▶ [STATED TASK]
Can you put every line of the records below into a numbered list, skipping any blank lines and leaving the pictures out?

▶ [EXTRACTED RECORDS]
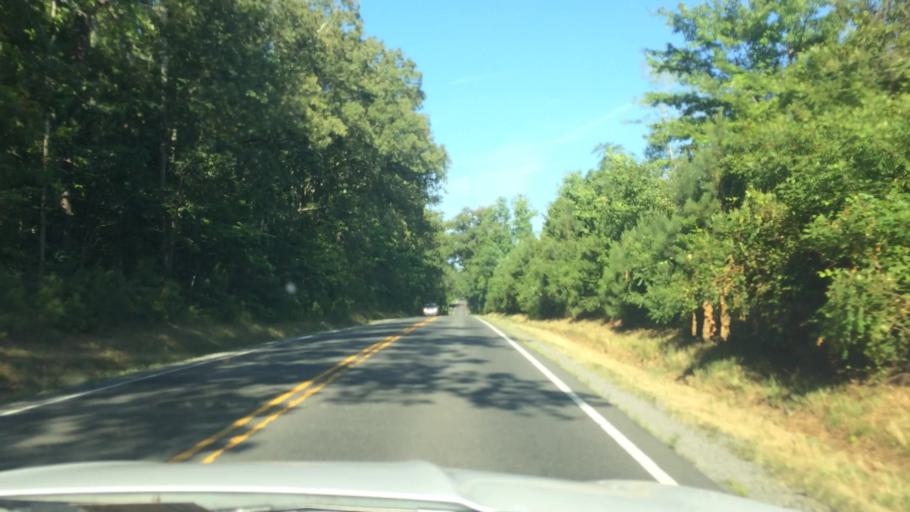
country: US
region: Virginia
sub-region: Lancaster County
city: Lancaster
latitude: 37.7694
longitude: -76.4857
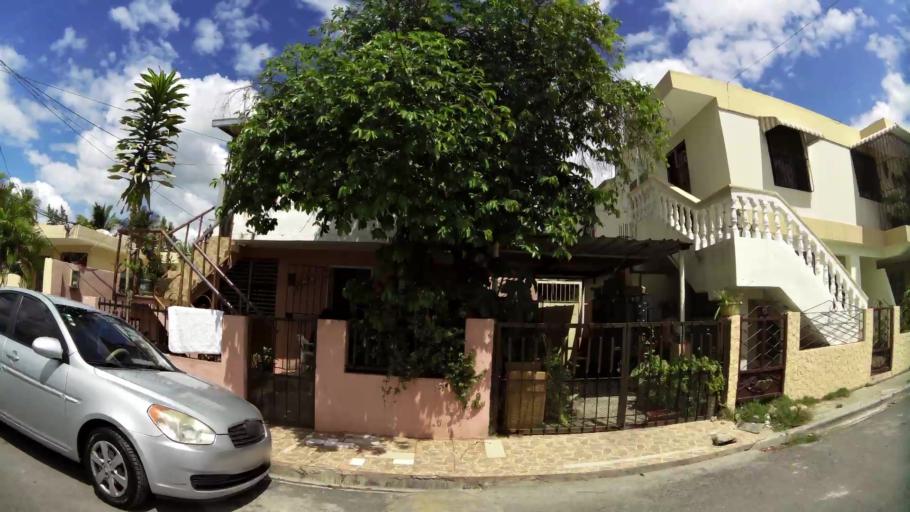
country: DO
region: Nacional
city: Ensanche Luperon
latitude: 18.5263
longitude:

▶ [PROBLEM SOLUTION]
1. country: US
2. region: Virginia
3. sub-region: Lancaster County
4. city: Lancaster
5. latitude: 37.7694
6. longitude: -76.4857
7. country: DO
8. region: Nacional
9. city: Ensanche Luperon
10. latitude: 18.5263
11. longitude:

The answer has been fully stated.